Galaxy and Brevan Howard declined to comment on their careers.
The recent surge in the digital asset marks a dramatic turnaround in fortunes for a sector that was in deep trouble starting in 2022.
Bitcoin hit a low of around $15,500 when Sam Bankman-Fried's FTX exchange collapsed in November 2022. Galaxy, which sought to position itself as a full-service cryptocurrency exchange, posted a $1bn loss that year.
The cryptocurrency industry found the file January 2024 when the US Securities and Exchange Commission approved 11 exchanges that traded bitcoin money, opening the door to new cryptocurrencies for institutions and sales. BlackRock, the world's largest asset manager, said last week it sees “a case for including bitcoin in multi-asset portfolios”.
NextGen Digital Venture, a crypto equity fund of 120mn, has increased by 330 percent from its launch in March 2023 to the end of November, according to investors. It has also benefited from positions in other bitcoin ETFs, as well as cryptocurrency exchange platform Coinbase and software provider turned bitcoin investor MicroStrategy.
“After the ETF was approved we felt that crypto stocks would be another opportunity for institutional investors because they already have access to bitcoin,” said Jason Huang, founding partner of NextGen Digital Venture.
Coinbase is up about 60 percent since the end of 2023, while MicroStrategy is up more than 400 percent.
Some large hedge funds – which trade in macroeconomic strategies in currencies, commodities, bonds and stocks – have also increased exposure to digital assets in anticipation of favorable market conditions. MP Alpha Capital's $20mn global macro hedge fund is up more than 30 per cent this year, according to investors.

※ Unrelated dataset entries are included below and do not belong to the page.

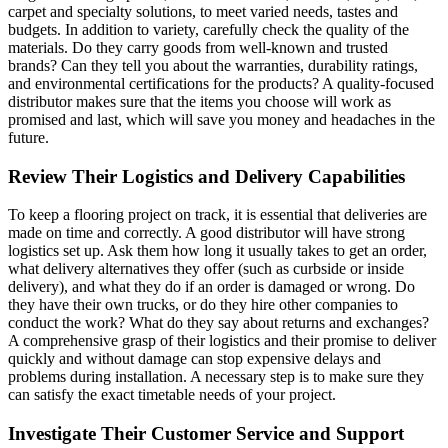
carpet and specialty solutions, to meet varied needs, tastes and
budgets. In addition to variety, carefully check the quality of the
materials. Do they carry goods from well-known and trusted
brands? Can they tell you about the warranties, durability ratings,
and environmental certifications for the products? A quality-focused
distributor makes sure that the items you choose will work as
promised and last, which will save you money and headaches in the
future.
Review Their Logistics and Delivery Capabilities
To keep a flooring project on track, it is essential that deliveries are
made on time and correctly. A good distributor will have strong
logistics set up. Ask them how long it usually takes to get an order,
what delivery alternatives they offer (such as curbside or inside
delivery), and what they do if an order is damaged or wrong. Do
they have their own trucks, or do they hire other companies to
conduct the work? What do they say about returns and exchanges?
A comprehensive grasp of their logistics and their promise to deliver
quickly and without damage can stop expensive delays and
problems during installation. A necessary step is to make sure they
can satisfy the exact timetable needs of your project.
Investigate Their Customer Service and Support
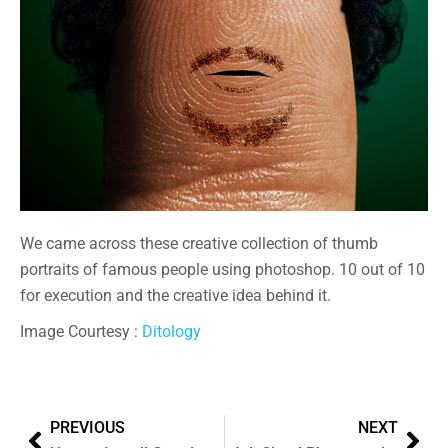
We came across these creative collection of thumb
portraits of famous people using photoshop. 10 out of 10
for execution and the creative idea behind it.
Image Courtesy :
Ditology
PREVIOUS
NEXT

“We've done well in digital assets: bitcoin, ethereum and bitcoin miners,” said Miller, referring to firms that complete complex calculations by exchanging tokens.. “For the past 18 months, our whole thesis has been about the adoption of digital tools and the background of monetary policy, a weak dollar and a rich environment.”
Trump has shown that crypto management is among the most important things for him, and he named the capitalist and Elon Musk loyalist David Sacks as the White House's. cryptocurrency tsar.
The change in leadership at the SEC, the highest regulator of American securities, was also welcomed by crypto enthusiasts.
Gary Gensler, the current chairman who said that crypto is a “wild west” full of illegality and investment risk, will step down when Trump takes office. He refused to create technical rules for digital assets, arguing that many tokens are securities and that existing securities laws are insufficient guidance.
Gensler will be replaced by a cryptocurrency representative Paul Atkins.
However, several executives have warned that bitcoin's rise should prompt investors to stop and buy the stock. Huang at NextGen Digital Venture said that, while he is long on bitcoin and crypto, “there is no asset that rises directly without volatility.”